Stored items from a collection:
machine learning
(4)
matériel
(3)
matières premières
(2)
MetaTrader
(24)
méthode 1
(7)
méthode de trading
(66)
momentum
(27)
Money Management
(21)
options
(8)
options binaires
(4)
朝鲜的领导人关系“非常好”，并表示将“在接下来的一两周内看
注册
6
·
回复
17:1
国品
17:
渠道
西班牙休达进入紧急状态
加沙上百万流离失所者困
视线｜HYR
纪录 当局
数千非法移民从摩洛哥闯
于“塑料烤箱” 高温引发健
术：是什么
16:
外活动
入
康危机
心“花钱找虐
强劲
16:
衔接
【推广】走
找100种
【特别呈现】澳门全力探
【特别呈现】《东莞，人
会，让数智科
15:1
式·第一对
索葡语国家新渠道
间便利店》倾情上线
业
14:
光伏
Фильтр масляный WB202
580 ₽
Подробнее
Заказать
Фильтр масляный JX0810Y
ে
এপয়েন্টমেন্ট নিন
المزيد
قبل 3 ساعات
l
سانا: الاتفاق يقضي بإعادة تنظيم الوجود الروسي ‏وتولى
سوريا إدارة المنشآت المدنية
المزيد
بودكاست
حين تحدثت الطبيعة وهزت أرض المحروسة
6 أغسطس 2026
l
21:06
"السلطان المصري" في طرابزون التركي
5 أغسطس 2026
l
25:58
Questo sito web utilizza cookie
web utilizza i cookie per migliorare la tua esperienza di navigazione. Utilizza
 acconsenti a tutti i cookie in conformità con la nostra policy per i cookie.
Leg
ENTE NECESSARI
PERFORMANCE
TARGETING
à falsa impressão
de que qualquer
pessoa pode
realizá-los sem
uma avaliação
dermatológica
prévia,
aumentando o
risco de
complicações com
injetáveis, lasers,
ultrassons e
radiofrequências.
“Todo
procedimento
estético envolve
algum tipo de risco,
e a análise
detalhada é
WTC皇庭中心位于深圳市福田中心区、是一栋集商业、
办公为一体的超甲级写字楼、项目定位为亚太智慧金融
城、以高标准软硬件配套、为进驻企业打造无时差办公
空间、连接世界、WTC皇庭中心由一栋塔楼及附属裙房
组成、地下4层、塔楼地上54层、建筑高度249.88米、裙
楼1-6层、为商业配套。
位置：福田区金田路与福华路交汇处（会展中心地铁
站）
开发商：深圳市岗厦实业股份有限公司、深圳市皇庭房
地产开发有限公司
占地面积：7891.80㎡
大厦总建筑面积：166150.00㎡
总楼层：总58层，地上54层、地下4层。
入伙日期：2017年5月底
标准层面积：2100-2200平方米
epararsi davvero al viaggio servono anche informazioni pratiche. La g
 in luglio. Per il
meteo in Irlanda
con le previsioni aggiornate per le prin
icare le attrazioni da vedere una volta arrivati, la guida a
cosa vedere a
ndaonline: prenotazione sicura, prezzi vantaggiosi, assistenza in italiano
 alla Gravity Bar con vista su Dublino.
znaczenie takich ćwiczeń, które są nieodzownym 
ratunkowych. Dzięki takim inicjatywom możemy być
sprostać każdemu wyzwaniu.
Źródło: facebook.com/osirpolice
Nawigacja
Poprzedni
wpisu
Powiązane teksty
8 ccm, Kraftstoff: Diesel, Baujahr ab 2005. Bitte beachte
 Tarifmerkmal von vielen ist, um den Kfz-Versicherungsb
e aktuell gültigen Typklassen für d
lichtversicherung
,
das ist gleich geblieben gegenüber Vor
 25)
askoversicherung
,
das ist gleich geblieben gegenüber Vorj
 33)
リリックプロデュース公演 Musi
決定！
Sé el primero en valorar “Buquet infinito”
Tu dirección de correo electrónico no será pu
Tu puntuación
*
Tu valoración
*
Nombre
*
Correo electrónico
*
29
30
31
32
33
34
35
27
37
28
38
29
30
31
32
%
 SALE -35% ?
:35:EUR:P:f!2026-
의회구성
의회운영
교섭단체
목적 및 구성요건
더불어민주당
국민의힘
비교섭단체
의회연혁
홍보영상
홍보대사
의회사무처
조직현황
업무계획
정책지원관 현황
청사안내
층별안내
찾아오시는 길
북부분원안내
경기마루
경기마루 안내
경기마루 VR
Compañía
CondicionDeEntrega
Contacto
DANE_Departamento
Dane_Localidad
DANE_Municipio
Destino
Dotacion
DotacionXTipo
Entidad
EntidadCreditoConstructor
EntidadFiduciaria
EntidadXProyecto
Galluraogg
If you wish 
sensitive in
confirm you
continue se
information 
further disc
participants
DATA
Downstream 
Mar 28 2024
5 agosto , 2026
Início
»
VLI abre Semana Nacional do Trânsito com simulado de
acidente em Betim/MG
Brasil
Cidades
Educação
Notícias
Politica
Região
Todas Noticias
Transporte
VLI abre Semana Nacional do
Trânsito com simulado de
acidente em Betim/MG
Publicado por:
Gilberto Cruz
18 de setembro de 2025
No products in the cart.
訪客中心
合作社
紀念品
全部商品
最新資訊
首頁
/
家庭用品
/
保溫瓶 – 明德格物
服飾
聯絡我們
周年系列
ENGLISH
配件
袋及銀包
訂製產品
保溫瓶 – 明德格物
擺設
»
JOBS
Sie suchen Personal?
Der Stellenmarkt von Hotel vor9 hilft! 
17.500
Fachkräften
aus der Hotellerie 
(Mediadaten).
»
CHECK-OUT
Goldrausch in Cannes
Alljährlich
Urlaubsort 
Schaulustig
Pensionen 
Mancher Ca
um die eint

EXERCISE BRIEF => Render the records, from their first line through the line containing "web utilizza i", as a numbered list, leaving out any blank lines.

ANSWER AREA =>
1. machine learning
2. (4)
3. matériel
4. (3)
5. matières premières
6. (2)
7. MetaTrader
8. (24)
9. méthode 1
10. (7)
11. méthode de trading
12. (66)
13. momentum
14. (27)
15. Money Management
16. (21)
17. options
18. (8)
19. options binaires
20. (4)
21. 朝鲜的领导人关系“非常好”，并表示将“在接下来的一两周内看
22. 注册
23. 6
24. ·
25. 回复
26. 17:1
27. 国品
28. 17:
29. 渠道
30. 西班牙休达进入紧急状态
31. 加沙上百万流离失所者困
32. 视线｜HYR
33. 纪录 当局
34. 数千非法移民从摩洛哥闯
35. 于“塑料烤箱” 高温引发健
36. 术：是什么
37. 16:
38. 外活动
39. 入
40. 康危机
41. 心“花钱找虐
42. 强劲
43. 16:
44. 衔接
45. 【推广】走
46. 找100种
47. 【特别呈现】澳门全力探
48. 【特别呈现】《东莞，人
49. 会，让数智科
50. 15:1
51. 式·第一对
52. 索葡语国家新渠道
53. 间便利店》倾情上线
54. 业
55. 14:
56. 光伏
57. Фильтр масляный WB202
58. 580 ₽
59. Подробнее
60. Заказать
61. Фильтр масляный JX0810Y
62. ে
63. এপয়েন্টমেন্ট নিন
64. المزيد
65. قبل 3 ساعات
66. l
67. سانا: الاتفاق يقضي بإعادة تنظيم الوجود الروسي ‏وتولى
68. سوريا إدارة المنشآت المدنية
69. المزيد
70. بودكاست
71. حين تحدثت الطبيعة وهزت أرض المحروسة
72. 6 أغسطس 2026
73. l
74. 21:06
75. "السلطان المصري" في طرابزون التركي
76. 5 أغسطس 2026
77. l
78. 25:58
79. Questo sito web utilizza cookie
80. web utilizza i cookie per migliorare la tua esperienza di navigazione. Utilizza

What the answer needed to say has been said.